Sonic the Hedgehog 2, review: a bizarre romantic subplot puts the brakes on the Sega hero

Sonic (voiced by Ben Schwartz) is back, and it's all as predictable as ever - Paramount
Sonic (voiced by Ben Schwartz) is back, and it's all as predictable as ever - Paramount

One of the biggest surprises of 2020’s Sonic the Hedgehog was that a film based on a video-game character known for running very fast through multicoloured fantastical lands would involve so many scenes in which he was driven around Montana in the passenger seat of a Toyota. Or took part in a bar-room brawl, played for laughs. Or was a vehicle for extensive product placement for the American property website Zillow. Or emitted so much flatulence.

Even so, that film managed to pull in £250 million in the month or so before cinemas battened down the hatches for Covid – which meant that this sequel, shot during the pandemic, was an inevitability. And it does – albeit occasionally, and briefly – look a bit like it was inspired by the original games. There’s a scene in which our hero snowboards down a mountainside while jumping on top of wasp-shaped robots, and another in which he runs through an ancient labyrinth full of sub-Indiana Jones spike-traps. So in that respect, it counts as an upgrade.

Otherwise, however, another banquet of confusion awaits. The premise pits Sonic (Ben Schwartz) and his newfound fan-slash-sidekick Tails (Colleen O’Shaughnessey) against Jim Carrey’s evil Dr Robotnik and a pink echidna called Knuckles (Idris Elba), in a race to unearth the mythical Master Emerald. So far, so Sega Mega Drive circa 1994.

But the plot either works around or selectively ignores its hero’s signature fleet-footedness far more often than it puts it to use, and the domestic backstory remains bizarre. Sonic, an alien, is now essentially the adopted child of (human) Green Hills residents Tom (James Marsden) and Maddie (Tick Sumpter), and he refers to Marsden as “Dad”, which is never not odd.

Worse still, this arrangement leads into a long, detailed subplot about a family wedding gone disastrously wrong, in which Sonic himself barely features. While watching Maddie’s abrasive sister Rachel (Natasha Rothwell) chasing, in a bridal gown, her hunky but duplicitous husband-to-be (Shemar Moore) around a heavily branded Hawaiian resort, you may find yourself wondering whether Paramount had a spare half-hour of unused 2000s romcom sitting in a cupboard somewhere and decided to splice it in, just to get the thing up to feature-length.

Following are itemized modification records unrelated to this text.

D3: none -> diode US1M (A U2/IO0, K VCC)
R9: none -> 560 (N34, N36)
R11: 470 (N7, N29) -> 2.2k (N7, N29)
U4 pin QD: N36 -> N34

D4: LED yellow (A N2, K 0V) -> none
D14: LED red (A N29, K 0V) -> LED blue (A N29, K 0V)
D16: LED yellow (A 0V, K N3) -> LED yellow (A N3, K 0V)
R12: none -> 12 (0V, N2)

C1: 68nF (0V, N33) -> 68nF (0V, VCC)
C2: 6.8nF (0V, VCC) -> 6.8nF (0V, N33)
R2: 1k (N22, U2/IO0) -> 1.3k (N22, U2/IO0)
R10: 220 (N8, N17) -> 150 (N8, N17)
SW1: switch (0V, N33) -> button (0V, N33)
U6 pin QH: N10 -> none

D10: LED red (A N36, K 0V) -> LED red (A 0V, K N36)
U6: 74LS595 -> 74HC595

Elsewhere, there’s yet another confrontation in a rowdy bar – this one in the wilds of Russia, and centred on an interminable dance-off set to Mark Ronson’s 2014 song Uptown Funk – as well as more of the perplexing graphical choices that bedevilled the original, such as the cheap-looking whoosh lines that trail from the animated characters whenever they’re meant to be moving at speed.

And again, Carrey rehashes his 1990s children’s-entertainer shtick. In fairness, my own seven- and eight-year-olds found this pretty entertaining, but thanks (presumably) to Covid restrictions on set, there’s an even more depressing sense of the Ace Ventura star being marooned on screen, mugging to empty space into which a wisecracking CGI gonk will later be copied and pasted.

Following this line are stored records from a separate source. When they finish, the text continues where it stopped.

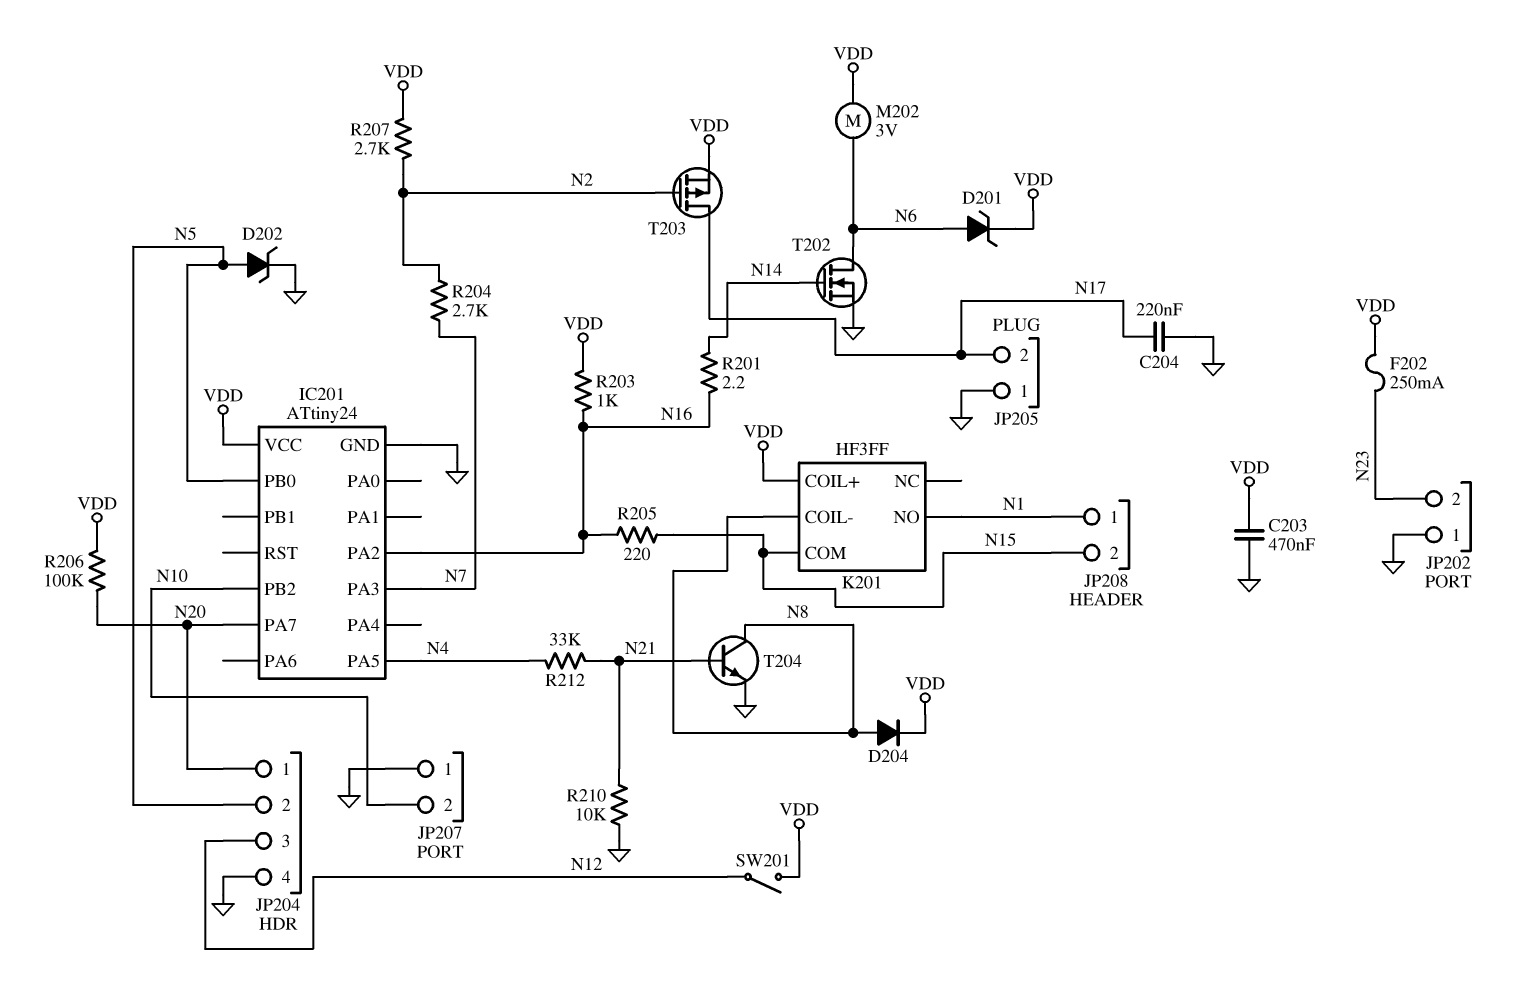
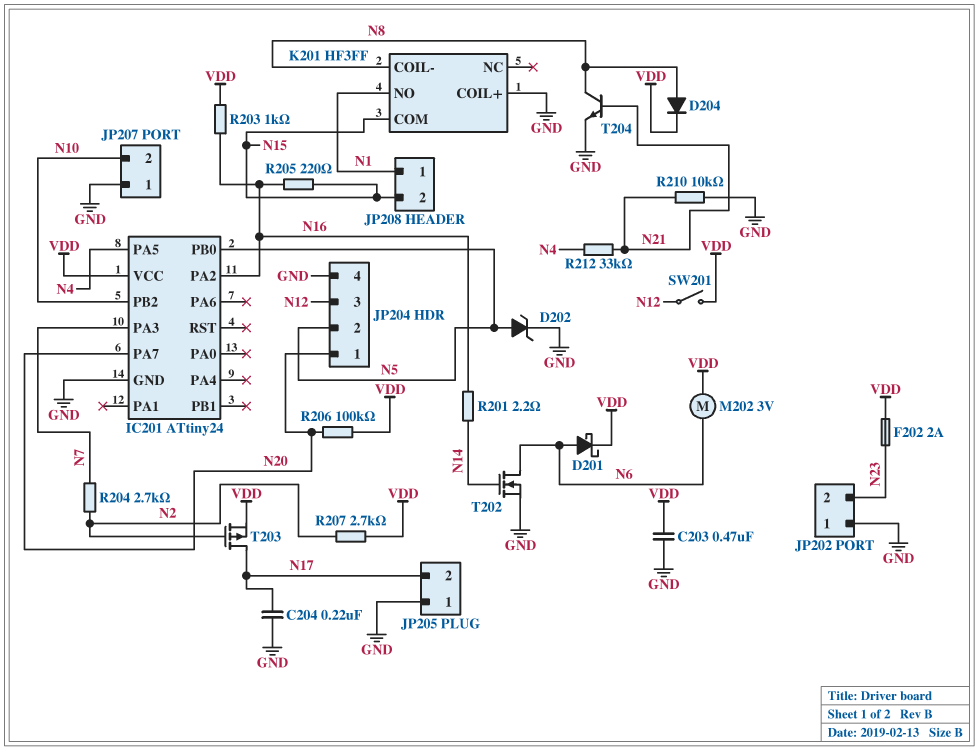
D201: zener (A N6, K VDD) -> schottky (A N6, K VDD)
F202: 250mA (N23, VDD) -> 2A (N23, VDD)
K201 pin COIL+: VDD -> GND

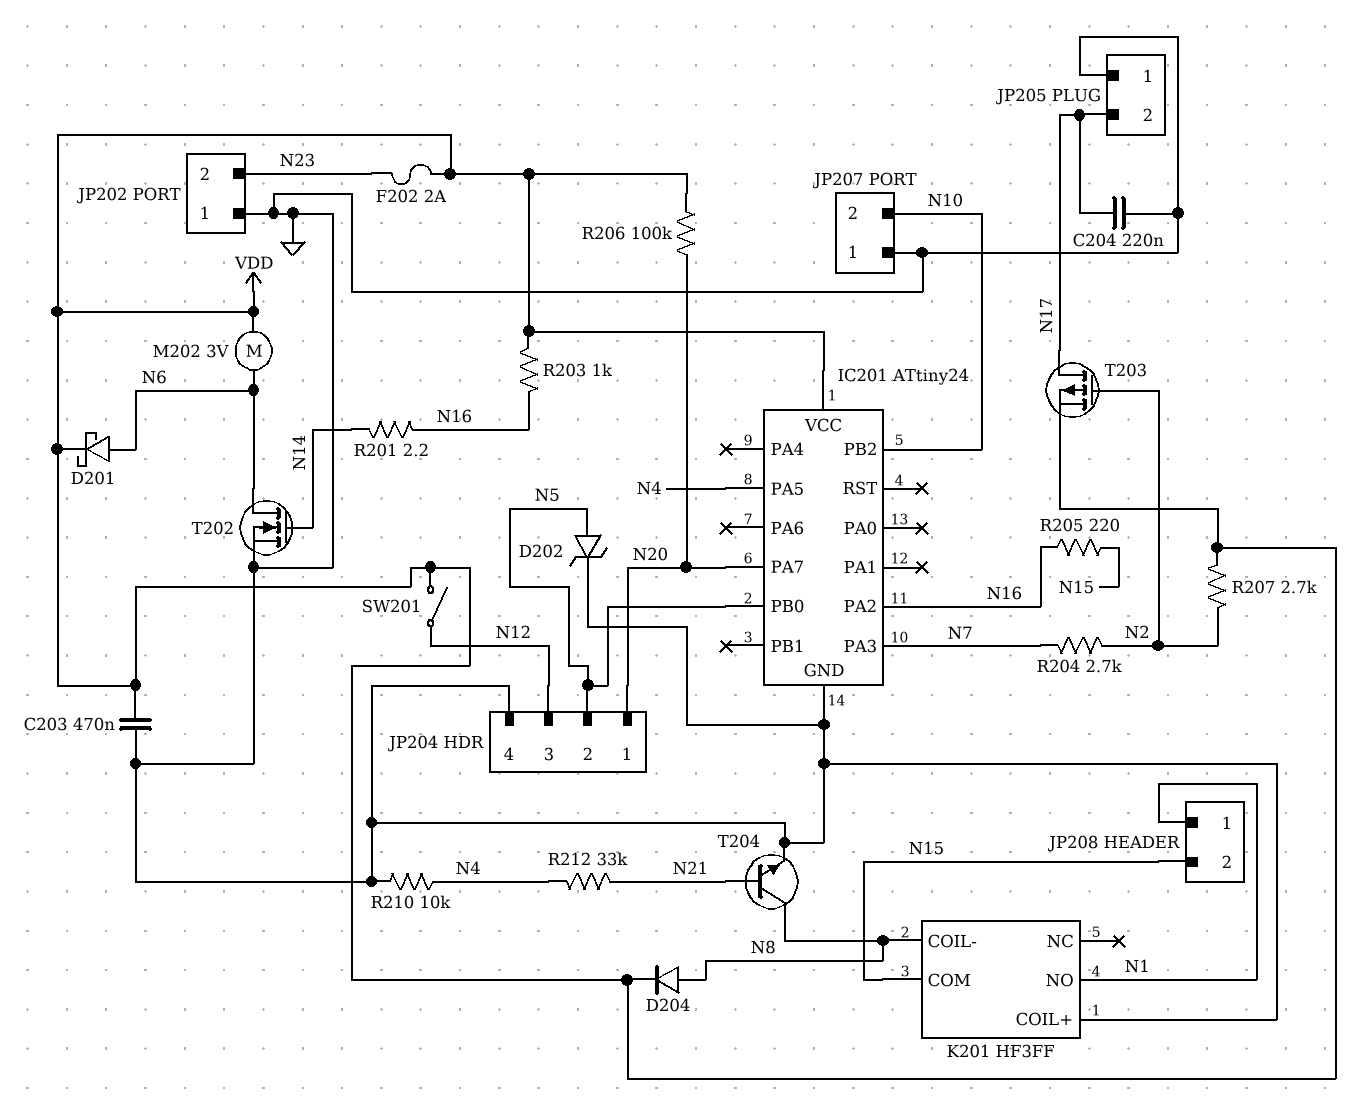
R210: 10k (GND, N21) -> 10k (GND, N4)

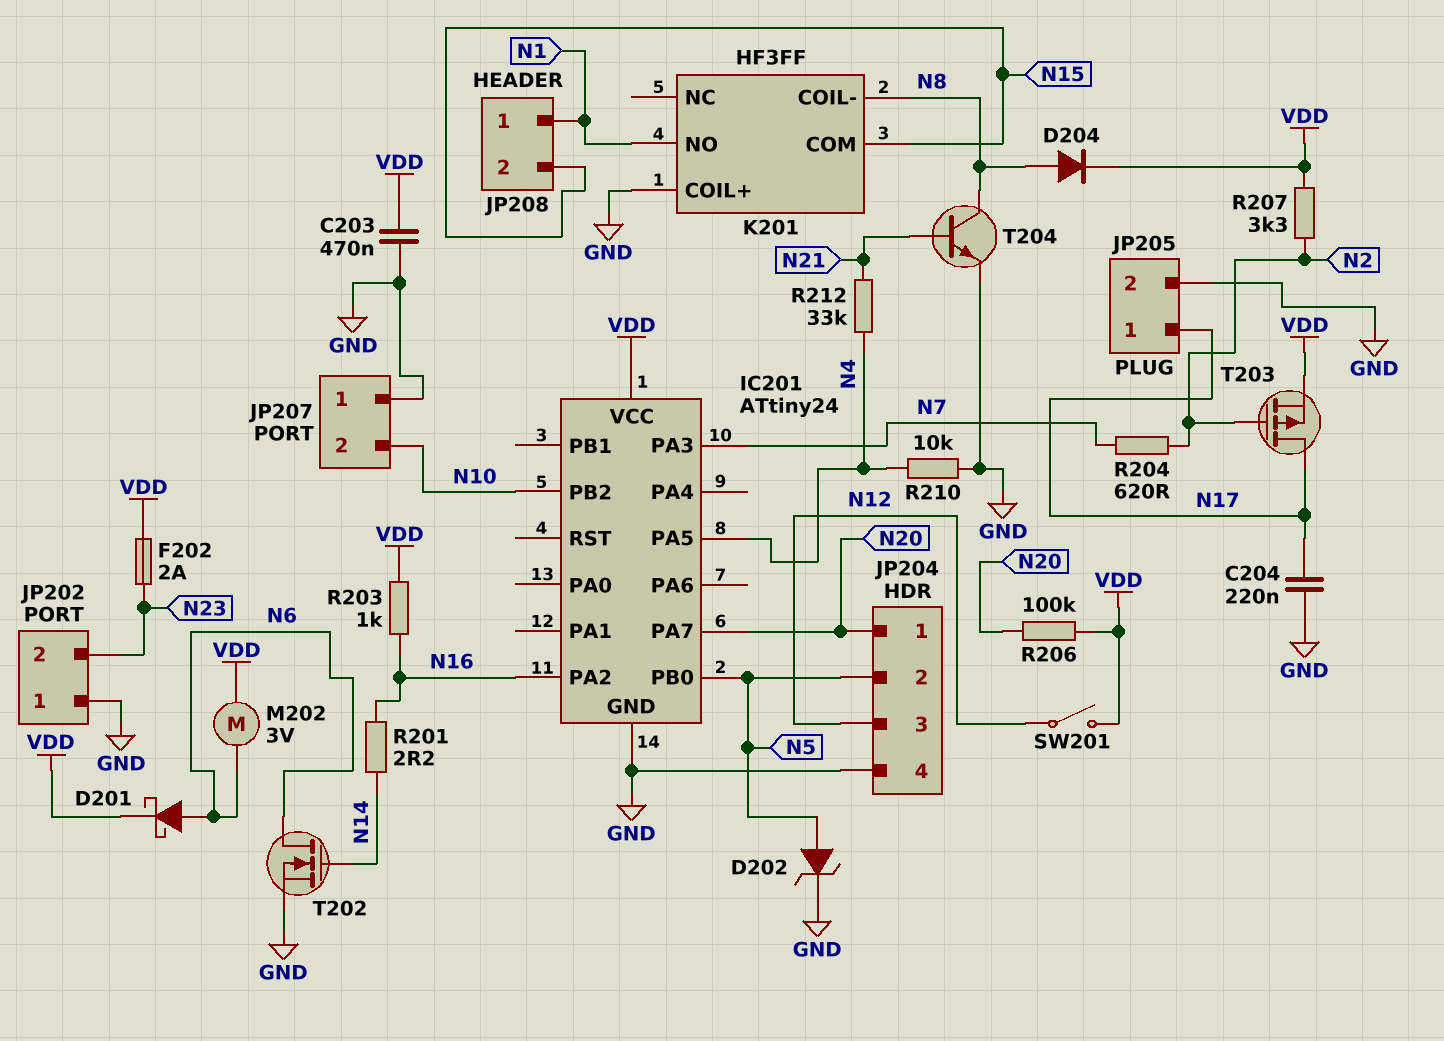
JP205 pin 1: GND -> N17
JP205 pin 2: N17 -> GND
R204: 2.7k (N2, N7) -> 620 (N2, N7)
R205: 220 (N15, N16) -> none
R207: 2.7k (N2, VDD) -> 3.3k (N2, VDD)

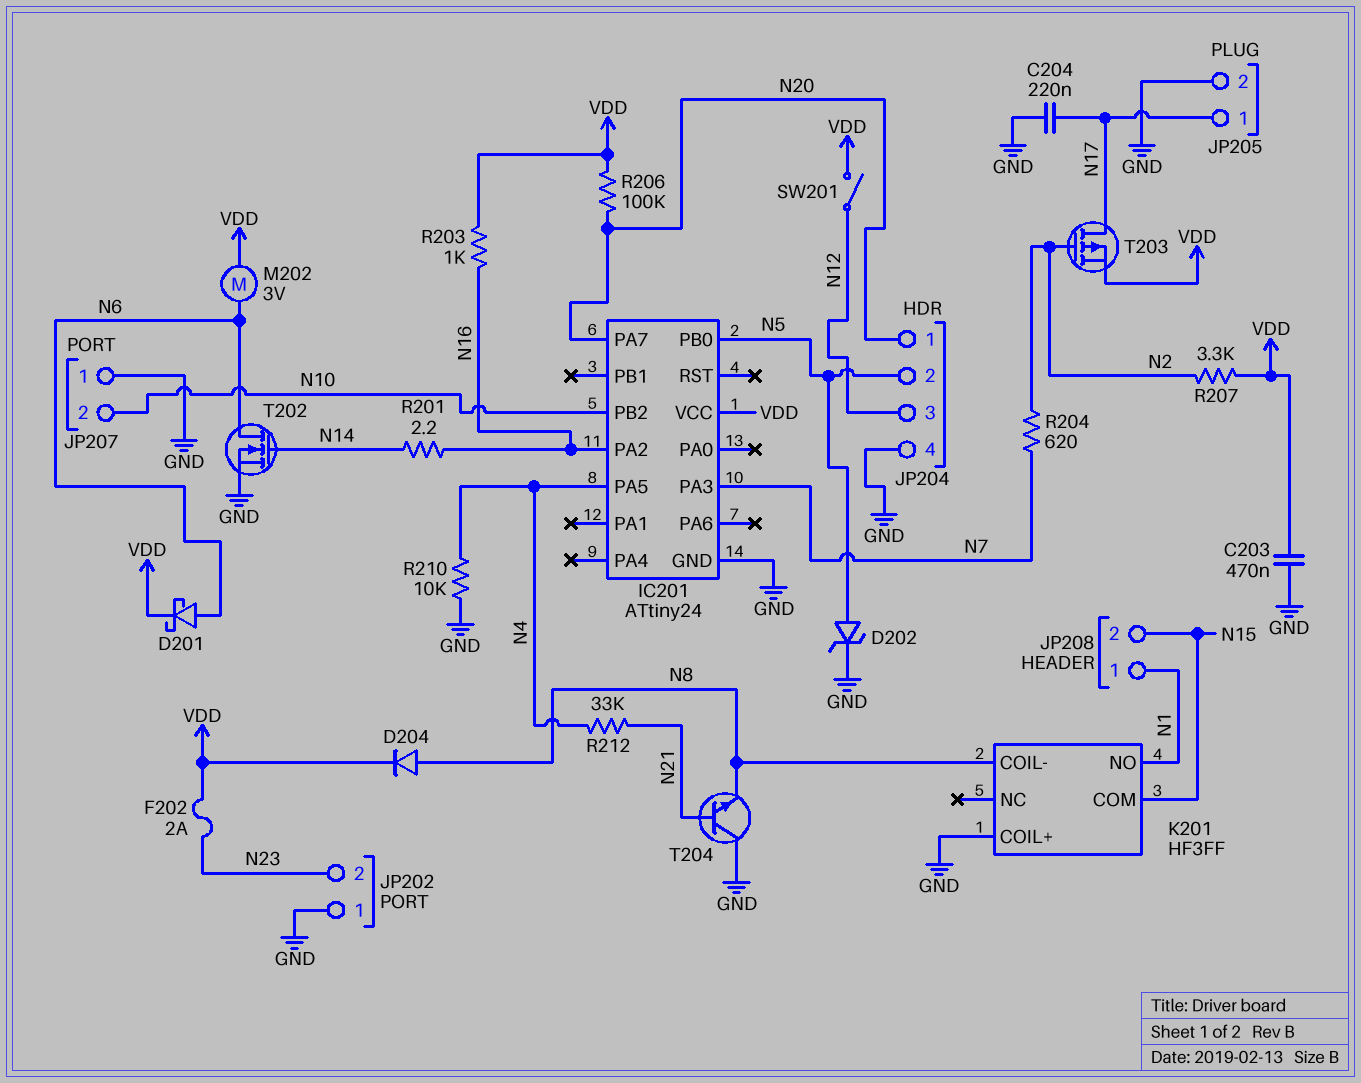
T204: NPN (B N21, C N8, E GND) -> NPN (B N21, C GND, E N8)

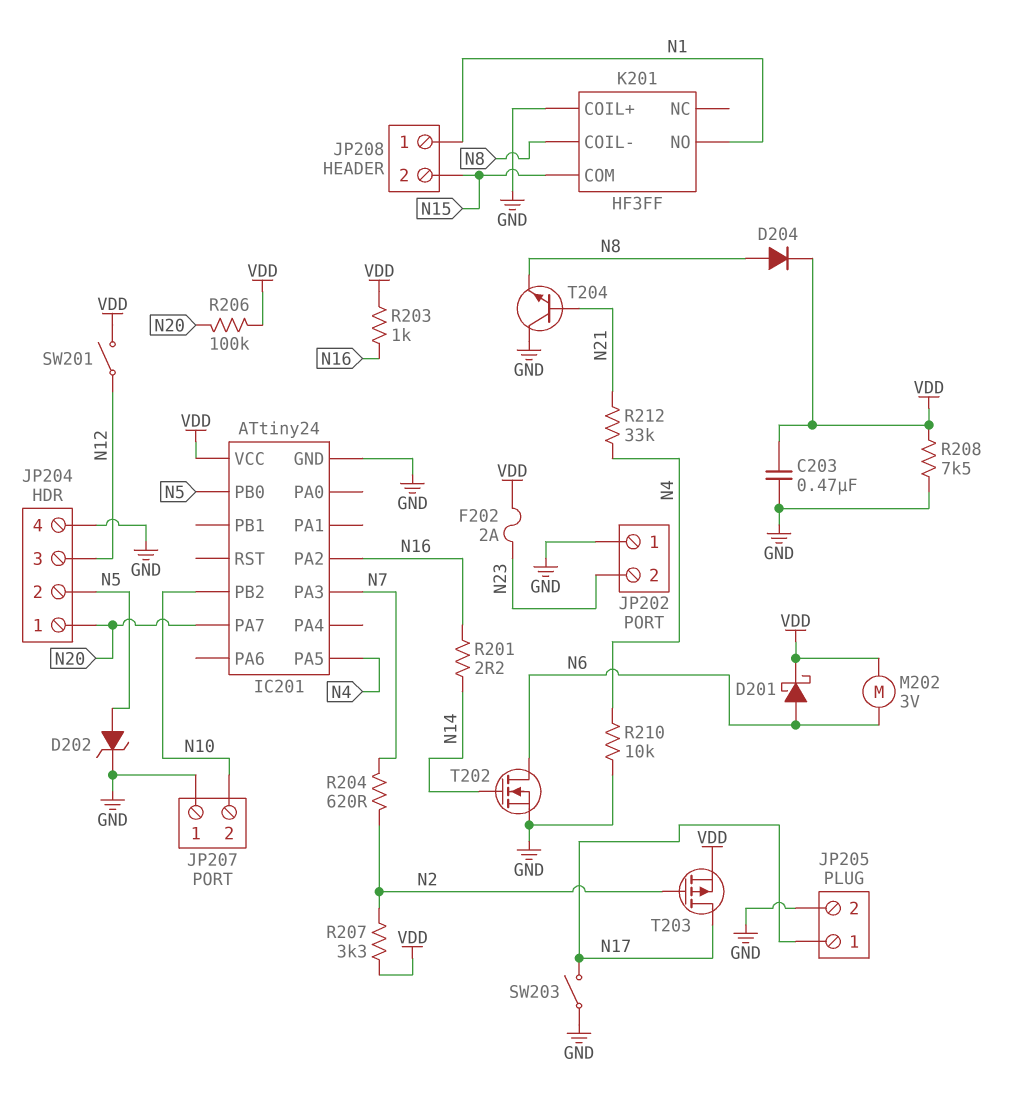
C204: 220nF (GND, N17) -> none
R208: none -> 7.5k (GND, VDD)
SW203: none -> switch (GND, N17)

As for the gonk himself, he’s as exhausting as before: endless backchat, smart-alecky asides and idiotic pop-culture references, plus some rote outrageous hijinks which cause bystanders to freeze on the spot and drop their food on at least two occasions. High-speed antics have never felt this slow.


PG cert, 122 mins. Dir: Jeff Fowler. In cinemas from Friday.